Более того, я начала поправлять моего домашнего первосвященника в его высказываниях! Когда он, поднимая указательный палец вверх, напоминал, что «жена да убоится мужа своего», я просила не вырывать цитату из контекста и приводила полный стих из Послания к Ефесянам святого апостола Павла, гл.5: «Жены, повинуйтесь своим мужьям, как Господу, потому что муж есть глава жены, как и Христос глава Церкви, и Он же Спаситель тела. Но как Церковь повинуется Христу, так и жены своим мужьям во всем.
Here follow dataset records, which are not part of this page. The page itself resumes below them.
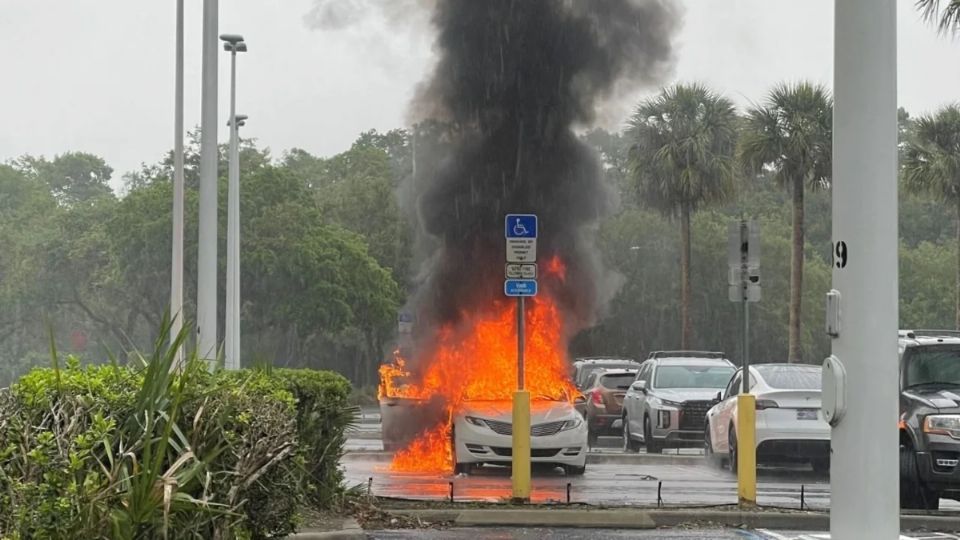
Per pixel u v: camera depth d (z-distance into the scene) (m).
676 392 23.80
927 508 13.62
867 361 8.27
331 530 10.35
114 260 48.38
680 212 45.59
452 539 10.65
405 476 17.64
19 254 54.62
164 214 47.62
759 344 59.12
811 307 58.47
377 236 58.66
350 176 68.44
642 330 58.62
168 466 5.57
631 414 25.58
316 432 10.71
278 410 6.37
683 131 43.81
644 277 58.41
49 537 4.89
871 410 8.26
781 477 18.77
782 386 18.89
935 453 13.03
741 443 12.76
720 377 24.77
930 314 61.38
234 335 30.53
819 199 65.75
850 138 8.34
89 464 5.18
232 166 31.69
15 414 5.26
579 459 17.70
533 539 10.79
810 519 11.83
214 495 5.56
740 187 44.12
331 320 48.78
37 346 56.06
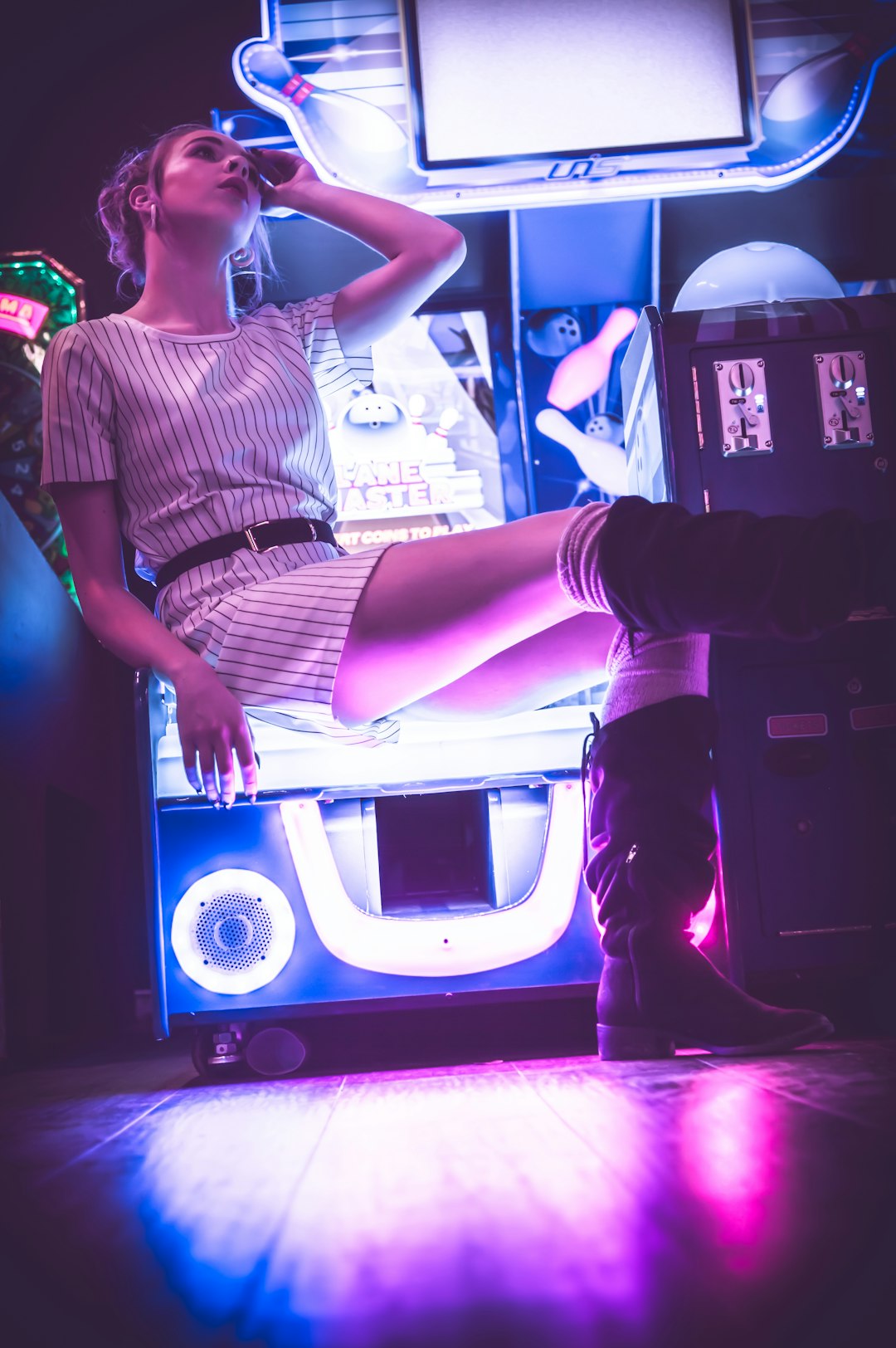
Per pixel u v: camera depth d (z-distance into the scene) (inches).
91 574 55.3
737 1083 37.3
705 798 49.9
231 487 55.7
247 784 50.6
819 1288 14.6
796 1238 17.3
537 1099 36.9
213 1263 18.6
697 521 42.6
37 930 81.3
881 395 67.2
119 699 114.3
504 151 101.7
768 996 66.9
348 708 51.4
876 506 66.2
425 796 73.8
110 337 57.6
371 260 109.1
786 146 102.9
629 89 102.8
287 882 57.1
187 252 60.8
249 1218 21.9
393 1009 57.0
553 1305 14.7
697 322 67.3
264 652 50.9
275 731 57.4
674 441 66.2
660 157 102.5
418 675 50.1
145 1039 98.1
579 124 102.4
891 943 61.8
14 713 80.7
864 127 106.5
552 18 103.1
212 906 57.0
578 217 112.5
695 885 49.0
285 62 100.8
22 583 85.6
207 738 49.5
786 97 103.3
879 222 117.0
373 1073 54.0
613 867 49.2
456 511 118.9
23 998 76.5
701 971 47.4
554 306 123.0
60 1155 33.0
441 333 121.7
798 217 116.0
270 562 54.6
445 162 101.5
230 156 62.1
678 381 66.7
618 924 49.1
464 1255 17.7
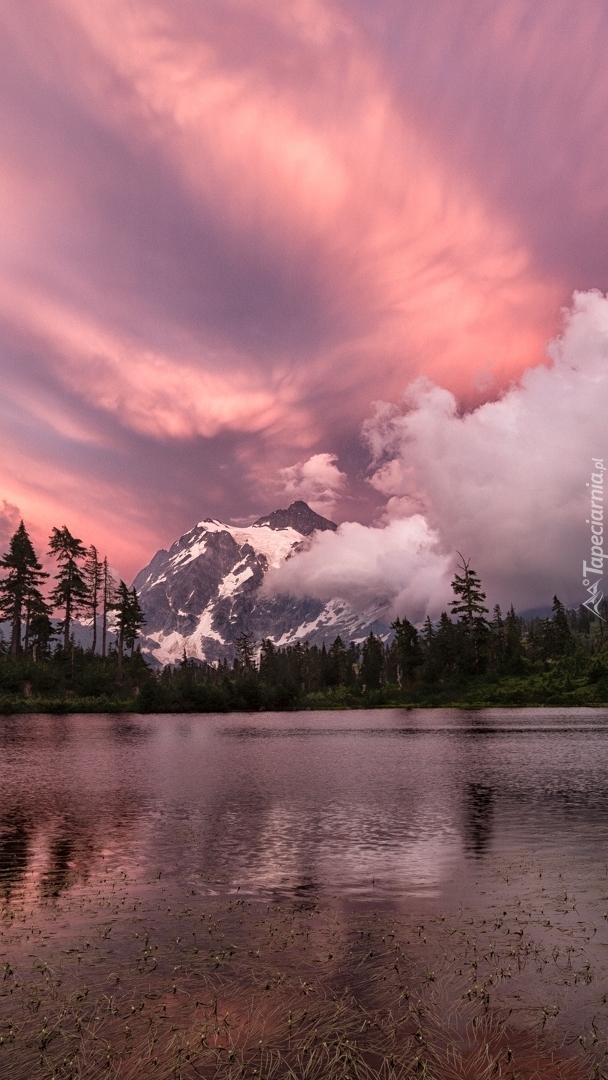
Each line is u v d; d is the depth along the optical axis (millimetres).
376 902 13016
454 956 10289
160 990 9219
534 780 29719
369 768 34781
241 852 17203
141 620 129625
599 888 13742
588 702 97938
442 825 20344
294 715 94125
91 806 24219
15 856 16969
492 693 106812
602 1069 7156
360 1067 7254
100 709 96812
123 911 12664
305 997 8953
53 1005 8820
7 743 51094
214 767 35875
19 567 111125
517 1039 7805
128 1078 7129
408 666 136875
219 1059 7461
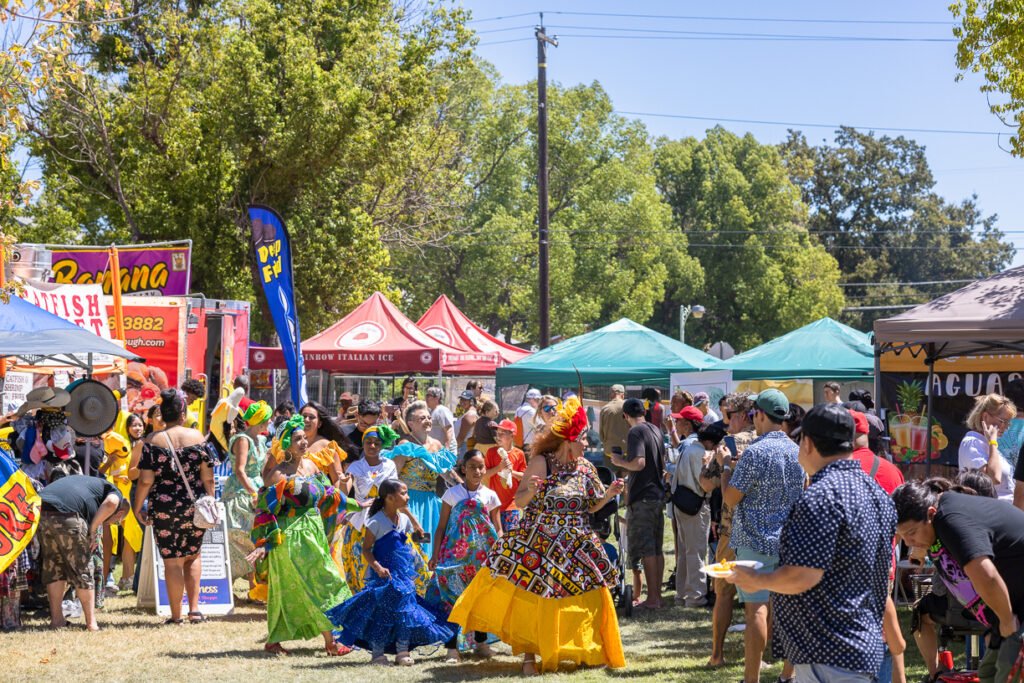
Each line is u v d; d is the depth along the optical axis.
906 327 9.68
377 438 9.76
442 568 8.23
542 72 29.62
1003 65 11.80
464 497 8.30
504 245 51.47
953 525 5.20
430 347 19.66
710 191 64.25
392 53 29.19
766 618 6.68
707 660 8.09
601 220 55.56
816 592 4.17
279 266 15.35
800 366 17.75
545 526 7.48
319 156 27.30
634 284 56.88
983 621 5.82
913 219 81.69
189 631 9.30
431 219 34.75
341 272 28.78
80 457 10.61
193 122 27.11
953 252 81.69
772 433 6.73
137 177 27.53
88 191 28.20
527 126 55.00
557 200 57.00
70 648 8.45
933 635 6.80
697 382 15.52
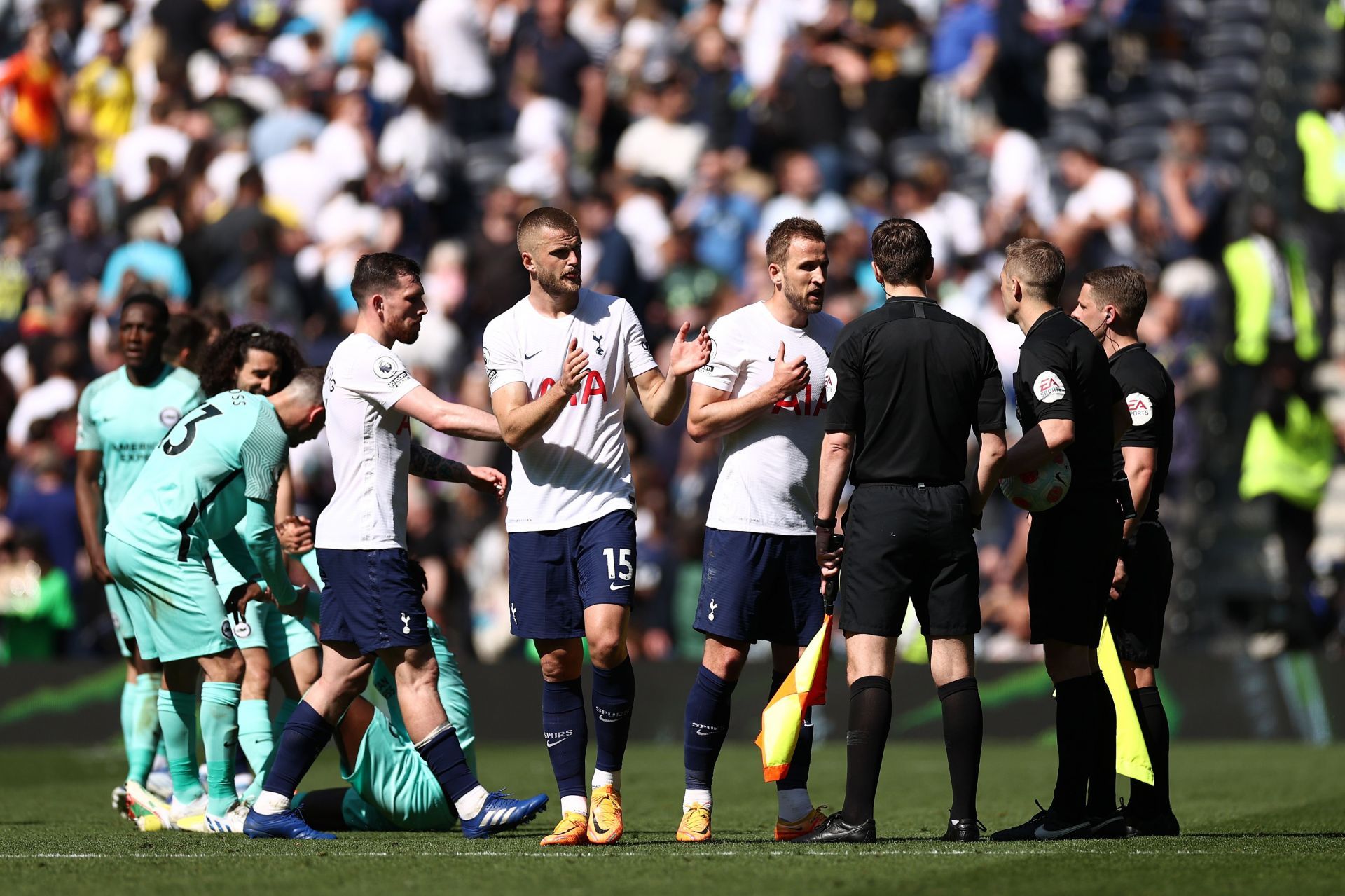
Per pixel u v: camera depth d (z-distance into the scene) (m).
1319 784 33.16
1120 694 23.19
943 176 59.56
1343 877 18.36
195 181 59.06
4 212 67.50
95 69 70.62
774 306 23.12
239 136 63.81
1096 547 22.53
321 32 68.88
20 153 68.88
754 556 22.61
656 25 69.25
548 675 22.66
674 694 44.69
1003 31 68.19
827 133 62.19
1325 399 51.41
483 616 48.16
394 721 25.84
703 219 59.78
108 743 42.88
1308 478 46.25
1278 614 46.81
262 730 25.58
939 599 21.75
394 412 22.69
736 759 41.16
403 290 23.08
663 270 56.62
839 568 21.89
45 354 54.44
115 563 25.14
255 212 54.88
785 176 58.69
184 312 29.33
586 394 22.45
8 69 68.81
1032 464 22.02
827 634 21.95
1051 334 22.48
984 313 54.41
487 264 55.59
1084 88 71.31
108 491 28.55
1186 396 50.62
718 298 54.66
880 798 31.08
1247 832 24.08
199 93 69.94
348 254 58.09
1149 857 20.06
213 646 24.91
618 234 55.06
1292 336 52.22
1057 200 65.62
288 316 52.22
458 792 22.81
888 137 66.25
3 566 44.22
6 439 54.75
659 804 30.41
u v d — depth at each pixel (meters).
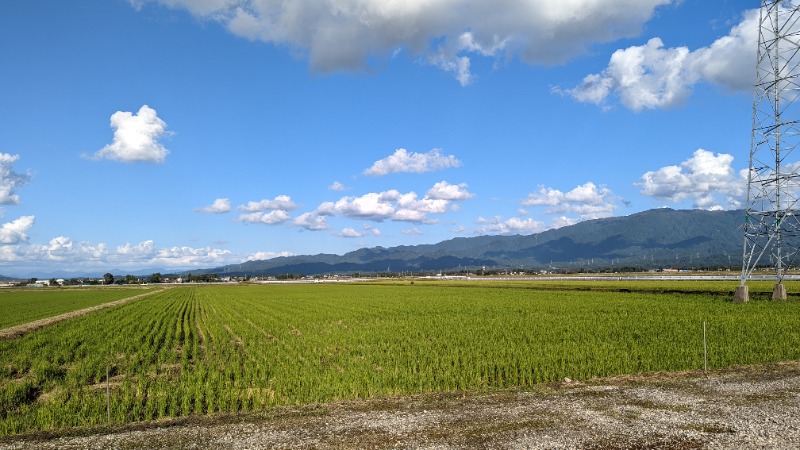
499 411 16.67
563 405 17.23
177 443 14.35
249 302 81.81
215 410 18.12
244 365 25.41
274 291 128.12
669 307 49.06
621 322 37.75
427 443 13.88
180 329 43.50
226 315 57.69
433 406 17.52
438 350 28.00
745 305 48.41
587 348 26.48
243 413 17.31
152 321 51.56
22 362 27.97
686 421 15.35
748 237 53.16
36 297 113.31
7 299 103.94
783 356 25.00
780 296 52.06
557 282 124.69
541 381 21.23
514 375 22.09
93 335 39.97
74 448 14.14
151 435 15.08
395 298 78.25
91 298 107.31
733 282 96.44
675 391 18.86
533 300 64.50
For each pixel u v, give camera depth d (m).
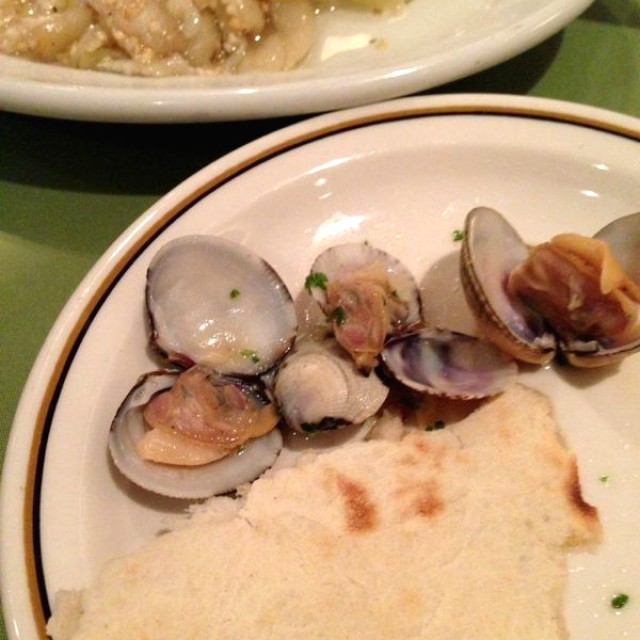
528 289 0.21
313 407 0.20
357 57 0.27
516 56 0.27
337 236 0.24
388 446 0.19
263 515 0.18
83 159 0.26
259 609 0.17
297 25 0.27
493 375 0.21
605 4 0.29
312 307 0.22
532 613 0.17
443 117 0.24
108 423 0.20
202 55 0.26
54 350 0.20
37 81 0.24
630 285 0.20
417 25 0.28
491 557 0.18
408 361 0.21
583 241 0.20
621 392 0.21
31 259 0.24
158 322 0.21
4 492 0.19
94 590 0.17
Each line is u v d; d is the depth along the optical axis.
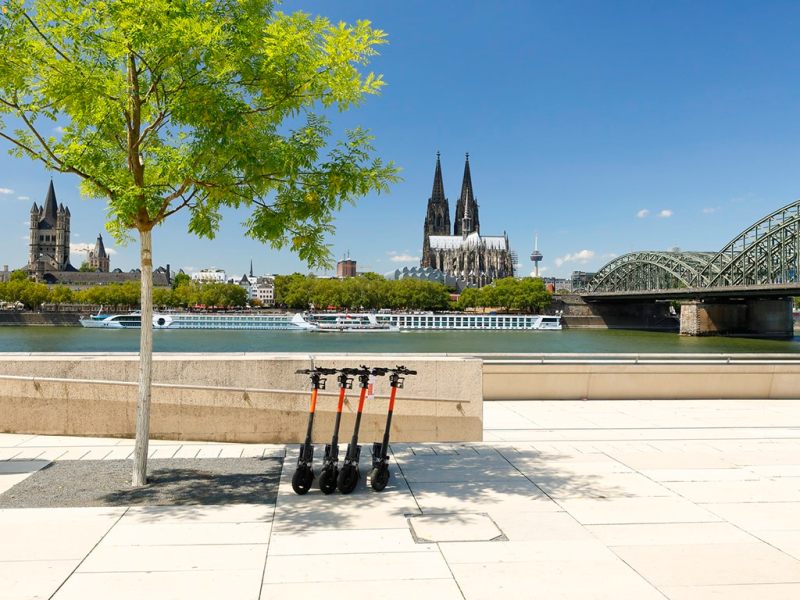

Мужья, любите своих жен, как и Христос возлюбил Церковь и предал Себя за нее, чтобы освятить ее, очистив банею водною посредством слова; чтобы представить ее Себе славною Церковью, не имеющею пятна, или порока, или чего-либо подобного, но дабы она была свята и непорочна. Так должны мужья любить своих жен, как свои тела: любящий свою жену любит самого себя. Ибо никто никогда не имел ненависти к своей плоти, но питает и греет ее, как и Господь Церковь, потому что мы члены тела Его, от плоти Его и от костей Его. Посему оставит человек отца своего и мать и прилепится к жене своей, и будут двое одна плоть. Тайна сия велика; я говорю по отношению ко Христу и к Церкви. Так каждый из вас да любит свою жену, как самого себя; а жена да боится своего мужа.»
И дальше я спрашивала, каким же образом должна проявляться любовь мужа к жене, «как к самому себе»?
С Домостроем, если идти вглубь смыслов, вообще одни несовпадения. Если муж, как глава семьи, должен обеспечивать достаток в доме, то про жену в этом смысле ничего такого нет... Жена ведет домашнее хозяйство по согласованию со своим господином-мужем и только. Значит, я вообще не должна работать-зарабатывать.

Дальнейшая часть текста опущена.